Clearing away a blanket of frozen leaves, yellowed grass and chocolate bar wrappers pinned in situ by an unbreakable frost, she had begun scraping at the soil with the trowel. An hour later, knees cold and damp, she had unearthed only a small patch. Sobbing she had run her fingers over the new soil in attempt to feel closer to Elijah. She had been surprised to find the ground felt…furry almost. She had moved her fingertips around the soil to discover that there was something growing there. Flooded with memories of her grandmother, the pair of them potting on seedlings in a chipped greenhouse, Anna was reminded of the delicate roots poking determinedly from the underside of many tiny pots; as a child she had been frightened by the urgent, hairy roots.
Returning a week later, the ground left softer by a spring rehearsal, she had found - to her murmured delight - that the patch she had exposed now thrived; unruly orange hair pushing up through the soil. Running her hand over the hair she found it was around a centimetre high, thickly spread; velvety to the touch. She had reached into her bag, fishing around aimlessly with her hand until she pulled out a small pair of nail scissors. Trimming the close orange hair became more difficult as her eyes collected tears like rainwater but by the time she stood up, she was able to leave the patch neat and tidy.
On the Sunday following Anna brought Elijah’s mother with her to the cemetery. Since losing her son Vivienne had found it difficult to spend time with Anna. Each time Anna called to see her Vivienne took a long time to answer the front door, opening it cautiously before offering a smile she no longer felt comfortable with; a mimeograph of her previous warmth. If they hugged it was done so carefully, as though the immediacy of an embrace might leave either of them like cracked china.

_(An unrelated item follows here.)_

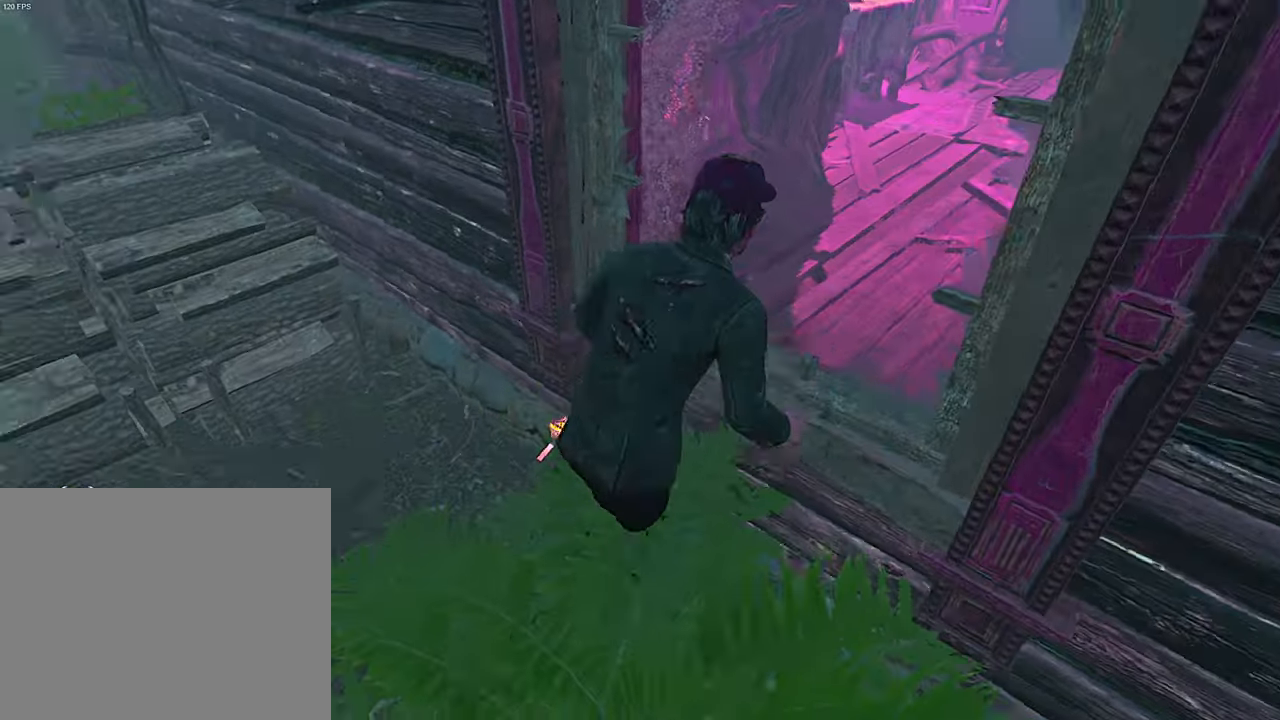
{"keys": ["s"], "events": [[84, "s", "down"]]}
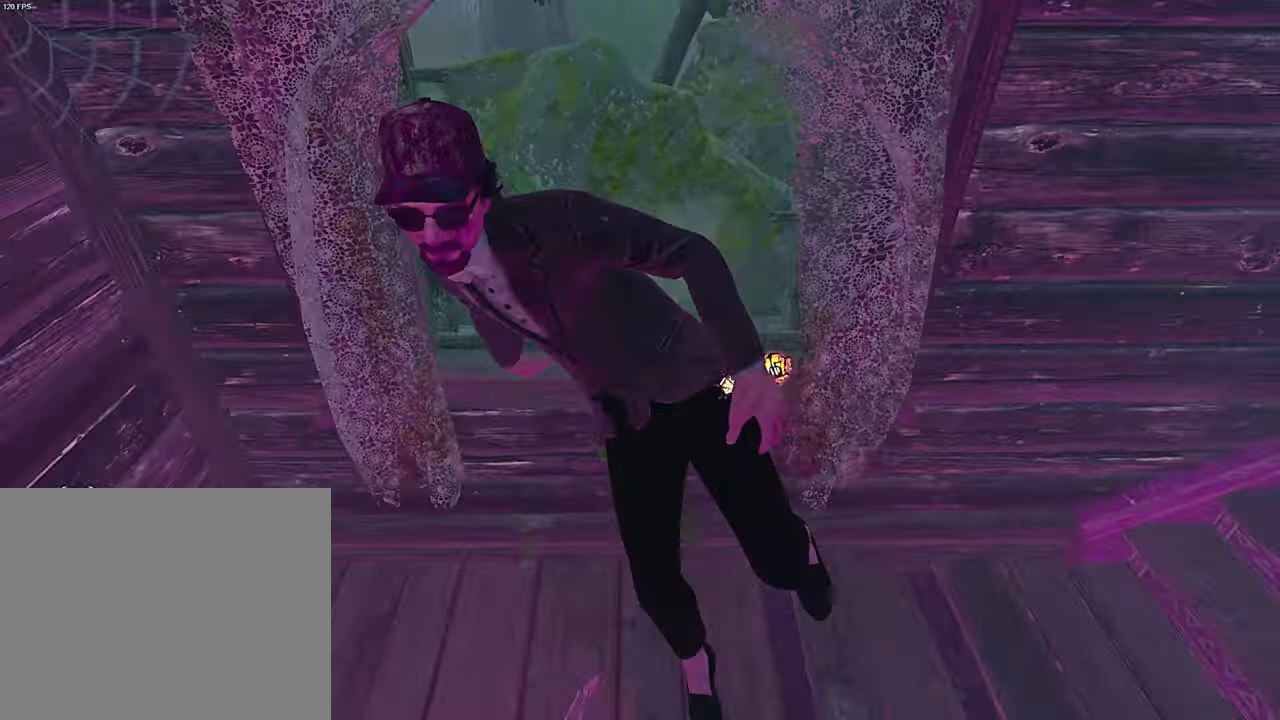
{"keys": [], "events": [[67, "a", "down"], [134, "s", "up"], [250, "w", "down"], [284, "a", "up"], [400, "space", "down"], [467, "space", "up"], [484, "w", "up"]]}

Kneeling slowly at the grave, Vivienne found she was unable to remember how words worked. She had not accepted Anna’s account of this unexpected renewal; these first tender shoots of spring. Yet, in front of her eyes a full beard grew from the ground, carpeting the soil and in the last week having begun to creep up the base of the headstone. Anna had settled beside Vivienne, taking her arm gently, silently. They were still crying when an elderly man in overalls explained gently that he needed to lock the cemetery gates.

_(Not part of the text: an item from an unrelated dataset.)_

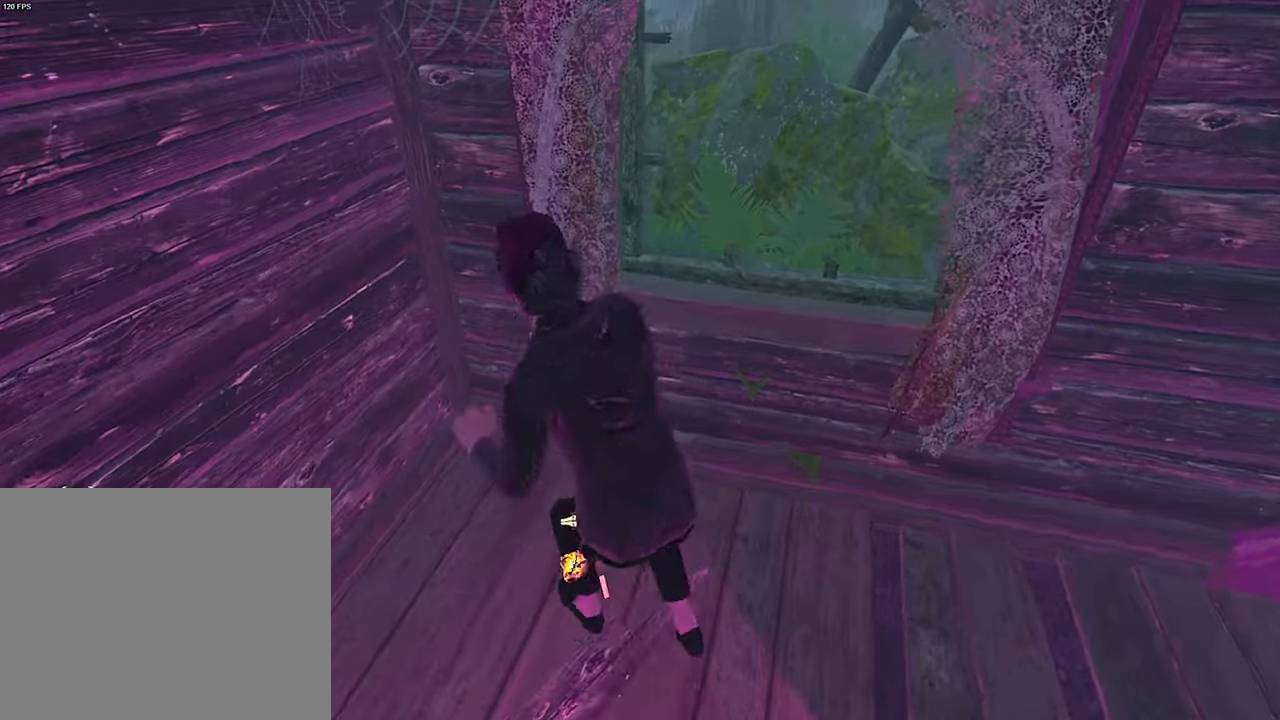
{"keys": ["w"], "events": [[84, "w", "down"], [167, "w", "up"], [267, "w", "down"], [384, "w", "up"], [434, "w", "down"]]}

Each Sunday, if you were to pass a late spring, early summer afternoon in this cemetery, you might catch sight of a family winding their way along narrow pathways that lead between neat rows of noiseless memories, raggle-taggle children wheeling their arms through the air chasing butterflies, bringing with them scissors; spending a little time clearing away rubbish from the grave, replacing the flowers, before settling in to trim the glorious, orange beard that now shrouds the entire headstone.